Page 3 of Forbidden You

“I’m pretty sure they live in the night.”

“Oh, yeah. Shit. So, no werewolf?” I muse.

“What’s going on? Are you drunk? Why aren’t you in your bed?”

Where to fucking start?

I sigh, pressing my fingers into my eye sockets, trying to prevent the tears stinging in my blue retinas from falling down my cheek. “I got kicked out.”

Silence.

Which is actually worse from the indignance I was preparing myself for.

I bring my head up, waiting for her response as I look out of the window when the campus is no longer in sight. Her lack of words slowly suffocates me, making it that much harder to keep a straight face and not let my emotions get the best of me.

“Got kicked out of where?Exactly?” She sounds shocked.

I can’t blame her. Stanford was my dream, and it all came crashing down before I had the chance to walk up that stage in a red and black cap and gown.

That all vanished like smoke in the air the moment I packed my bags.

“School. Campus. University.” I pause, sucking in a deep breath to build the courage to say the last word out loud. ”Stanford.”

“What the fuck, Kayla? Are you fucking shitting me?” The tone of her voice is filled with disbelief and laced with a little suspicion. As if she’s expecting me to tell her ”April fools!”in the next few sentences.

Which, fair, is totally something I would do in January.

“It would get real messy if I’d be shitting on you right now.”

“I’m serious, Keeks!” she yells.

I think it’s safe to say I established the level of indignance I was aiming for.

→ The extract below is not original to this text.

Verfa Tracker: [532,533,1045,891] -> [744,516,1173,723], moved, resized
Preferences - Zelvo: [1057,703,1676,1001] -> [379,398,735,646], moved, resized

“I know, Rae. So am I.” The words leave my lips reluctantly, because it all feels like a scam. Like I’m looking at someone else’s life.

This is not my life. Kayla Lockheart doesn’t get kicked out of Stanford University when she got a full scholarship.

You’re right.

She doesn’t.

She ain’t the type to sneak off in the dark to head home, either. Nah, she’s the girl who’d kick open the door, make an entrance that sticks, and exit with a bang.

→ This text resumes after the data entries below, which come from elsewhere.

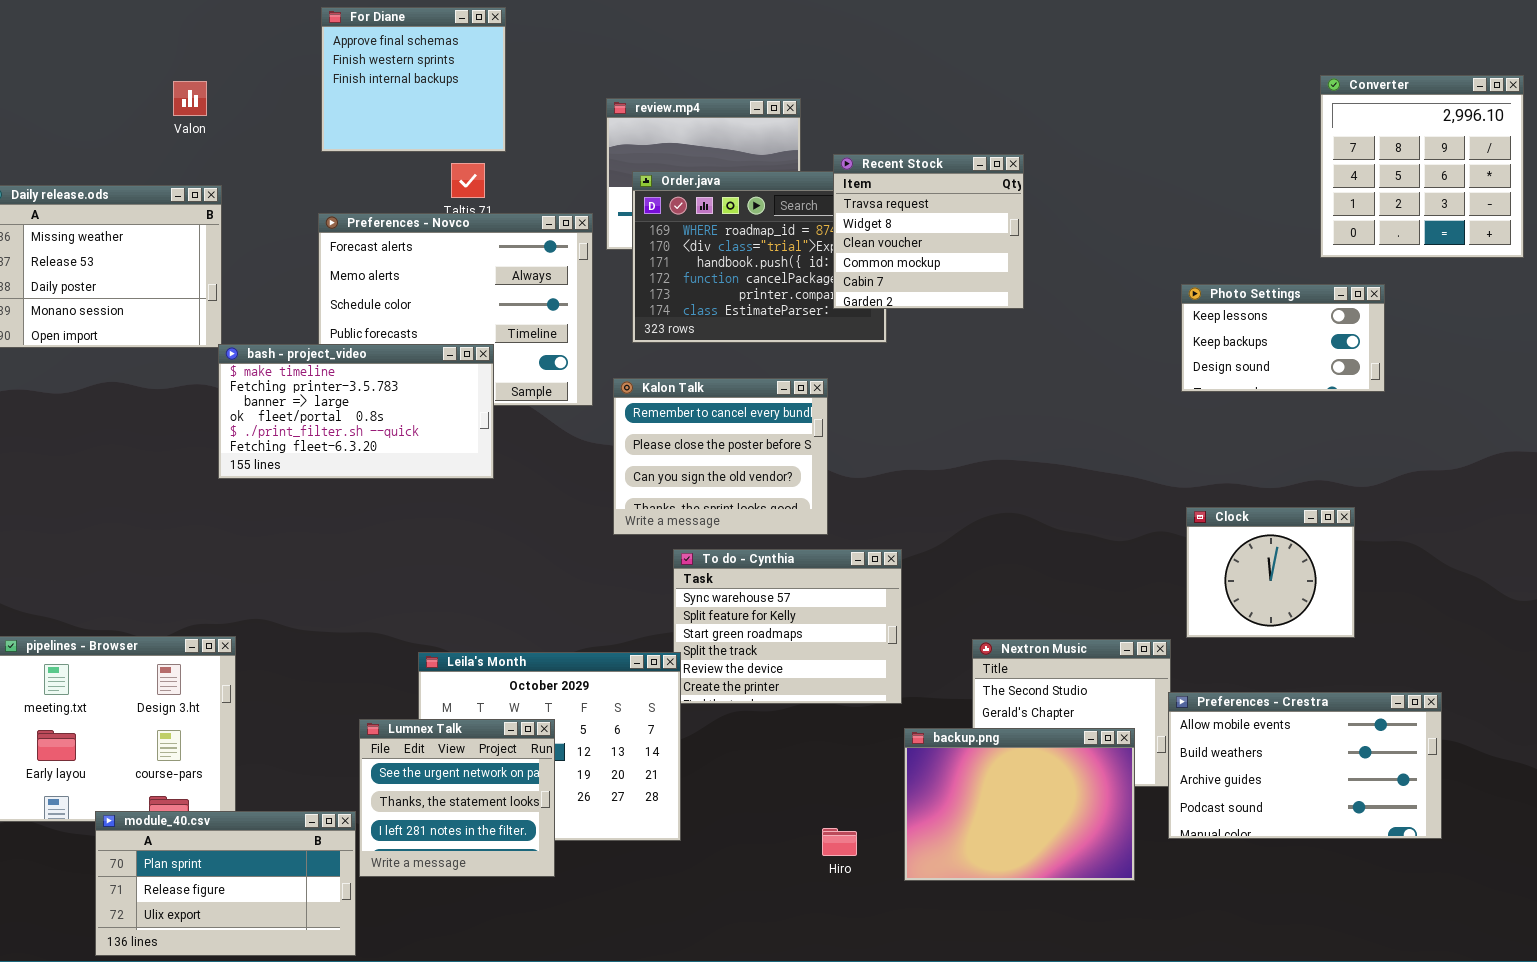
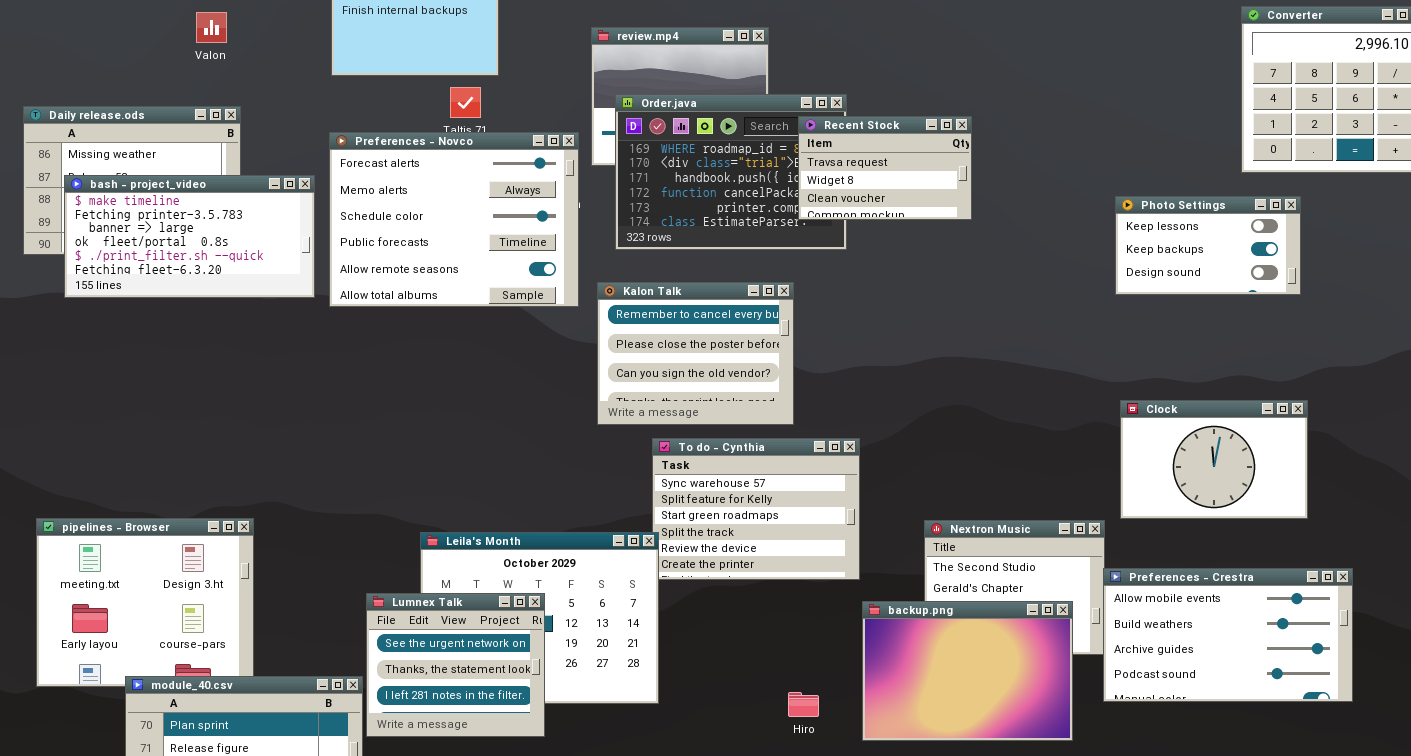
Recent Stock: [833,154,1024,309] -> [798,116,972,220], resized
bash - project_video: [218,344,494,479] -> [64,175,315,298], moved
Clock: [1186,507,1355,638] -> [1120,400,1308,519], resized

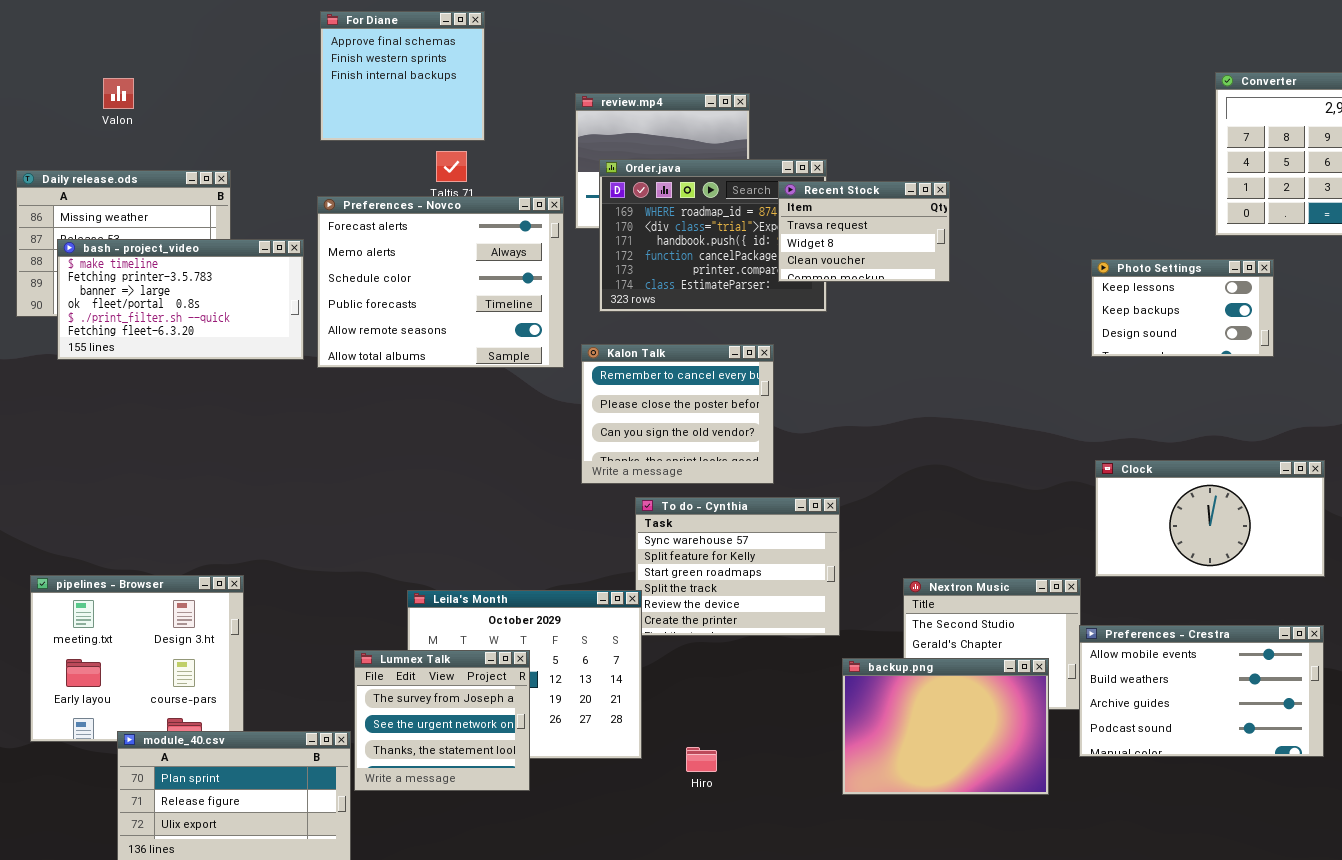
Valon: [196,12,227,43] -> [103,78,134,109], moved
Clock: [1120,400,1308,519] -> [1095,460,1325,577], resized
Lumnex Talk: [366,593,545,737] -> [354,650,530,791], scrolled up 1 row
Hiro: [788,692,819,717] -> [686,747,717,772], moved

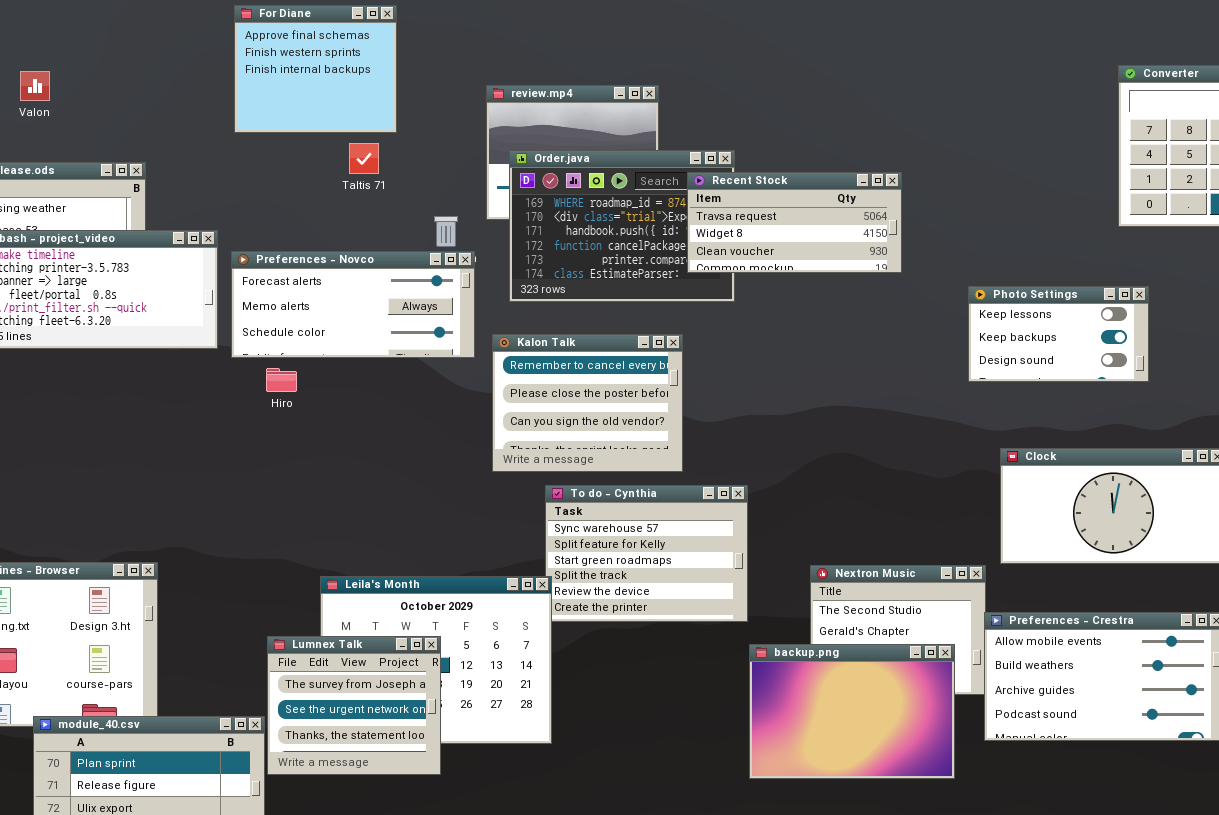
Recent Stock: [778,181,950,282] -> [687,172,902,273], resized
Preferences - Novco: [317,196,564,368] -> [231,251,475,358], resized
Photo Settings: [1091,259,1274,357] -> [968,286,1149,382], moved
Hiro: [686,747,717,772] -> [266,368,297,392], moved

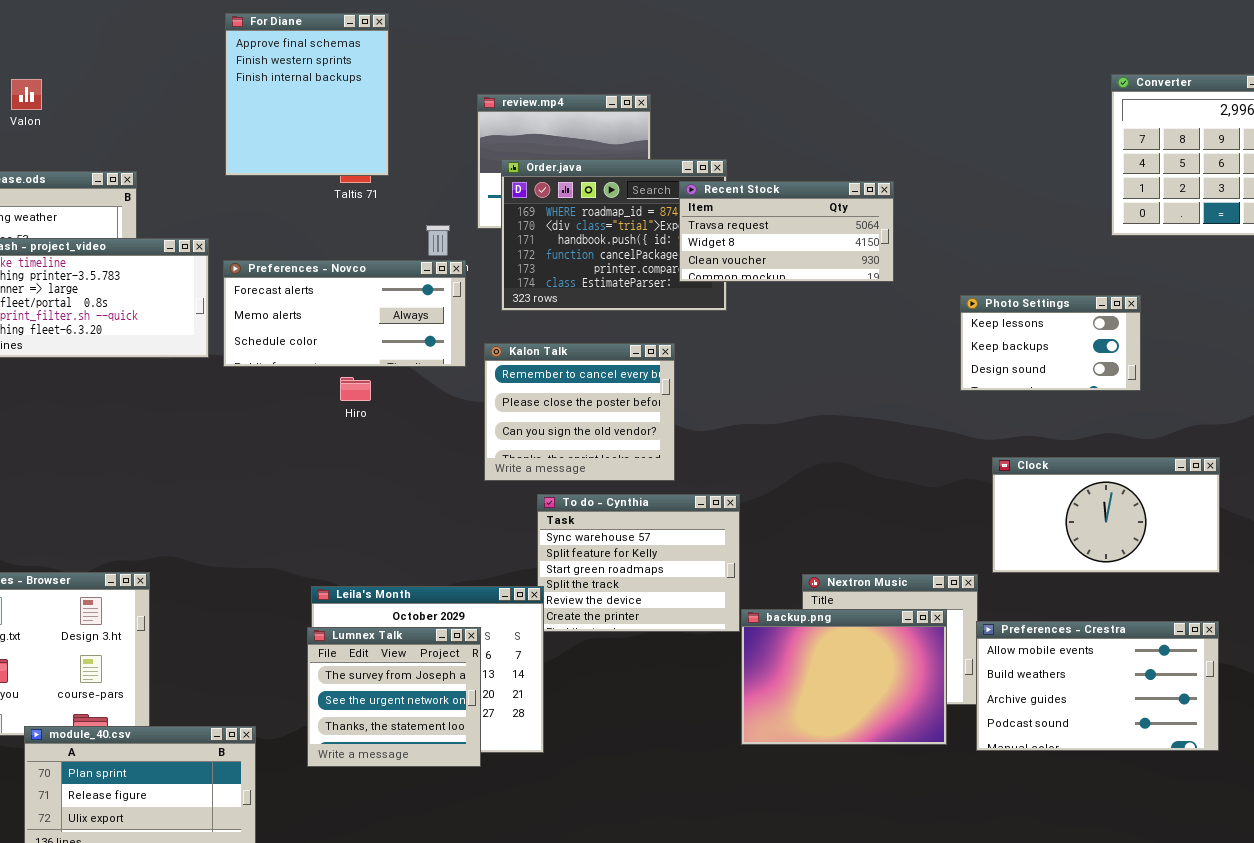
For Diane: [234,5,397,133] -> [225,13,389,176], resized
Hiro: [266,368,297,392] -> [340,377,371,401], moved
Lumnex Talk: [267,636,441,775] -> [307,627,481,767], moved
backup.png: [749,644,955,779] -> [741,609,947,745], moved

But here we are, with a departure that’s quieter than a cat’s footsteps.

“What happened?” Rae’s voice is small and cautious this time, like she doesn’t want to upset me any further.

But in the last six months, my skin has gotten a lot thicker than it used to be.

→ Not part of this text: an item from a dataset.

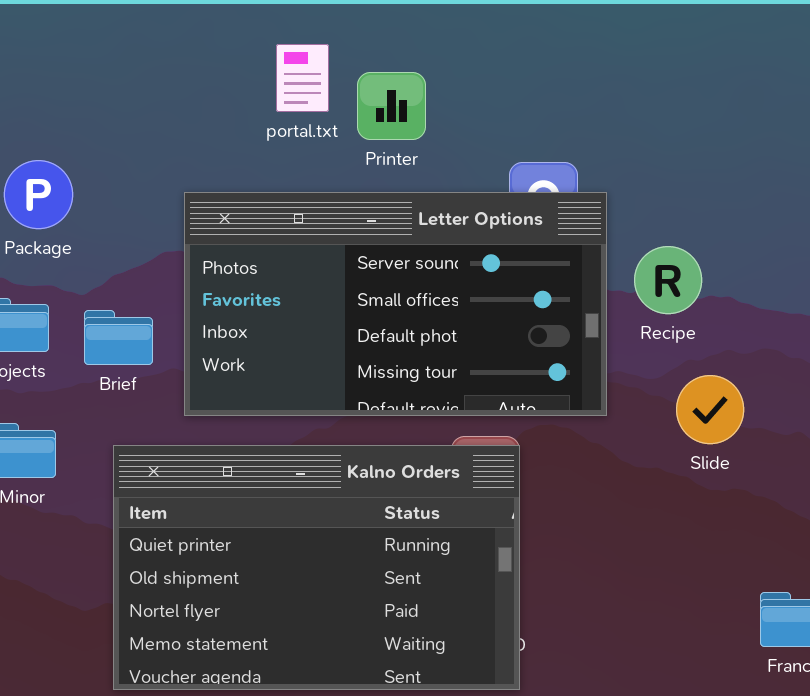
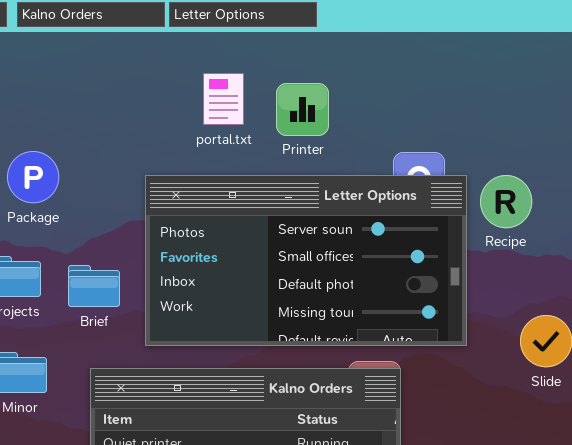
portal.txt: [276,44,329,112] -> [203,73,244,125], moved
Recipe: [634,246,702,314] -> [480,175,532,228], moved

“My grades have degraded. I failed.” The words sting on my tongue.

A loud exhale moves through the phone, sounding like a gust of wind on the other end of the line.Here it goes. There’s a 99.9 percent chance she isn’t going to let me get away with this explanation since I’ve been a straight A student my entire school career, so I rehearsed this part in my head like ten times.

“You don’t fail, Kayla.”

“Maybe not in high school. But Stanford is not Red Wood Creek High. I thought I could do this. But I went to a few parties too many, and it seems like getting good grades while drunk doesn’t really mix. On the bright side, I know San Francisco like the back of my hand right now?”

“Keeks,” she grunts in a reprimanding tone.